*** Opening of Source material ***

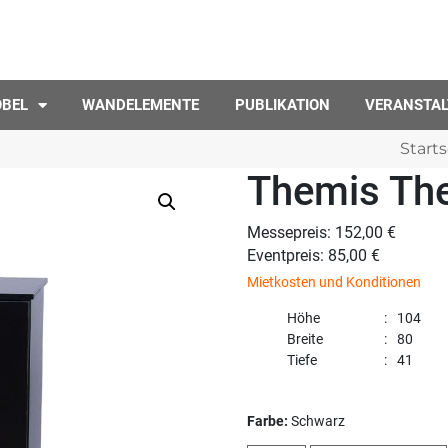
ÖBEL
WANDELEMENTE
PUBLIKATION
VERANSTA
Starts
Themis The
Messepreis: 152,00 €
Eventpreis: 85,00 €
Mietkosten und Konditionen
Höhe
104
Breite
80
Tiefe
41
Farbe:
Schwarz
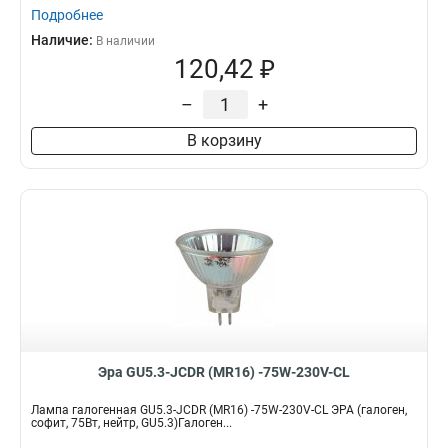
Подробнее
Наличие:
В наличии
120,42 ₽
–
+
В корзину
Эра GU5.3-JCDR (MR16) -75W-230V-CL
Лампа галогенная GU5.3-JCDR (MR16) -75W-230V-CL ЭРА (галоген,
софит, 75Вт, нейтр, GU5.3)Галоген...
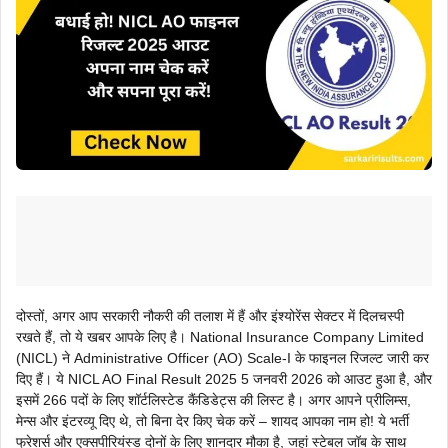
दोस्तों, अगर आप सरकारी नौकरी की तलाश में हैं और इंश्योरेंस सेक्टर में दिलचस्पी
रखते हैं, तो ये खबर आपके लिए है। National Insurance Company Limited
(NICL) ने Administrative Officer (AO) Scale-I के फाइनल रिजल्ट जारी कर
दिए हैं। ये NICL AO Final Result 2025 5 जनवरी 2026 को आउट हुआ है, और
इसमें 266 पदों के लिए शॉर्टलिस्टेड कैंडिडेट्स की लिस्ट है। अगर आपने प्रीलिम्स,
मेन्स और इंटरव्यू दिए थे, तो बिना देर किए चेक करें – शायद आपका नाम हो! ये भर्ती
फ्रेशर्स और एक्सपीरियंस्ड दोनों के लिए शानदार मौका है, जहां स्टेबल जॉब के साथ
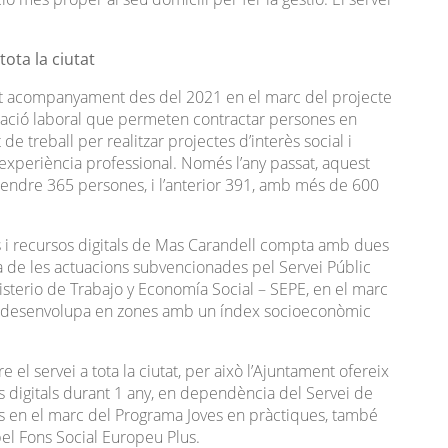
tota la ciutat
est acompanyament des del 2021 en el marc del projecte
nciació laboral que permeten contractar persones en
 de treball per realitzar projectes d’interès social i
d’experiència professional. Només l’any passat, aquest
atendre 365 persones, i l’anterior 391, amb més de 600
its i recursos digitals de Mas Carandell compta amb dues
 de les actuacions subvencionades pel Servei Públic
sterio de Trabajo y Economía Social – SEPE, en el marc
 es desenvolupa en zones amb un índex socioeconòmic
 el servei a tota la ciutat, per això l’Ajuntament ofereix
 digitals durant 1 any, en dependència del Servei de
s en el marc del Programa Joves en pràctiques, també
el Fons Social Europeu Plus.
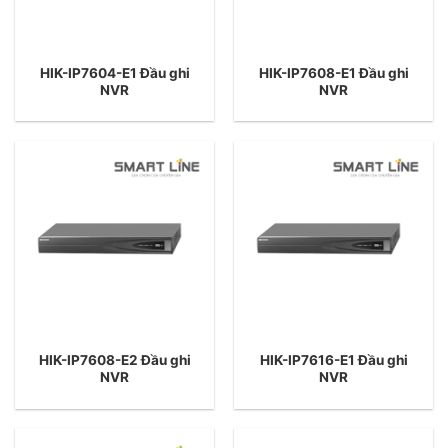
HIK-IP7604-E1 Đầu ghi
HIK-IP7608-E1 Đầu ghi
NVR
NVR
HIK-IP7608-E2 Đầu ghi
HIK-IP7616-E1 Đầu ghi
NVR
NVR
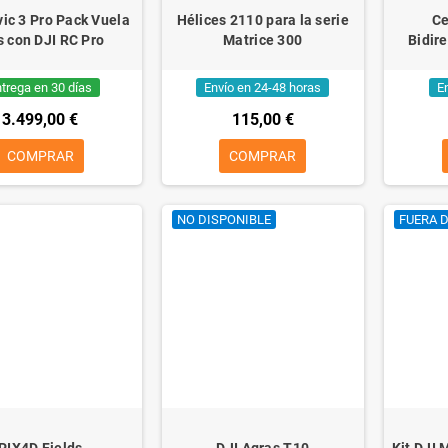
ic 3 Pro Pack Vuela
Hélices 2110 para la serie
Ce
 con DJI RC Pro
Matrice 300
Bidir
trega en 30 días
Envío en 24-48 horas
E
3.499,00 €
115,00 €
COMPRAR
COMPRAR
NO DISPONIBLE
FUERA 
PIX4D Fields
DJI Agras T10
Kit DJI 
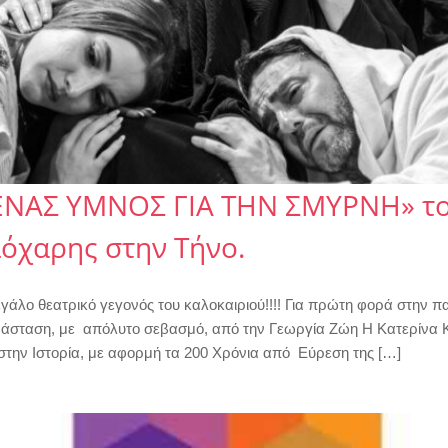
ΕΝΑΣ ΥΜΝΟΣ ΓΙΑ ΤΗΝ ΣΜΥΡΝΗ» τ
όχαρης στην Τήνο.
ο θεατρικό γεγονός του καλοκαιριού!!!! Για πρώτη φορά στην πα
ράσταση, με απόλυτο σεβασμό, από την Γεωργία Ζώη Η Κατερίνα 
στην Ιστορία, με αφορμή τα 200 Χρόνια από Εύρεση της […]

*** Close of Source material ***

Copy the data word for word, starting at the beginning and ending with the line that contains "el Fons Social Europeu Plus.", including that line. Leave out the pictures.

ÖBEL
WANDELEMENTE
PUBLIKATION
VERANSTA
Starts
Themis The
Messepreis: 152,00 €
Eventpreis: 85,00 €
Mietkosten und Konditionen
Höhe
104
Breite
80
Tiefe
41
Farbe:
Schwarz
Подробнее
Наличие:
В наличии
120,42 ₽
–
+
В корзину
Эра GU5.3-JCDR (MR16) -75W-230V-CL
Лампа галогенная GU5.3-JCDR (MR16) -75W-230V-CL ЭРА (галоген,
софит, 75Вт, нейтр, GU5.3)Галоген...
दोस्तों, अगर आप सरकारी नौकरी की तलाश में हैं और इंश्योरेंस सेक्टर में दिलचस्पी
रखते हैं, तो ये खबर आपके लिए है। National Insurance Company Limited
(NICL) ने Administrative Officer (AO) Scale-I के फाइनल रिजल्ट जारी कर
दिए हैं। ये NICL AO Final Result 2025 5 जनवरी 2026 को आउट हुआ है, और
इसमें 266 पदों के लिए शॉर्टलिस्टेड कैंडिडेट्स की लिस्ट है। अगर आपने प्रीलिम्स,
मेन्स और इंटरव्यू दिए थे, तो बिना देर किए चेक करें – शायद आपका नाम हो! ये भर्ती
फ्रेशर्स और एक्सपीरियंस्ड दोनों के लिए शानदार मौका है, जहां स्टेबल जॉब के साथ
tota la ciutat
est acompanyament des del 2021 en el marc del projecte
nciació laboral que permeten contractar persones en
 de treball per realitzar projectes d’interès social i
d’experiència professional. Només l’any passat, aquest
atendre 365 persones, i l’anterior 391, amb més de 600
its i recursos digitals de Mas Carandell compta amb dues
 de les actuacions subvencionades pel Servei Públic
sterio de Trabajo y Economía Social – SEPE, en el marc
 es desenvolupa en zones amb un índex socioeconòmic
 el servei a tota la ciutat, per això l’Ajuntament ofereix
 digitals durant 1 any, en dependència del Servei de
s en el marc del Programa Joves en pràctiques, també
el Fons Social Europeu Plus.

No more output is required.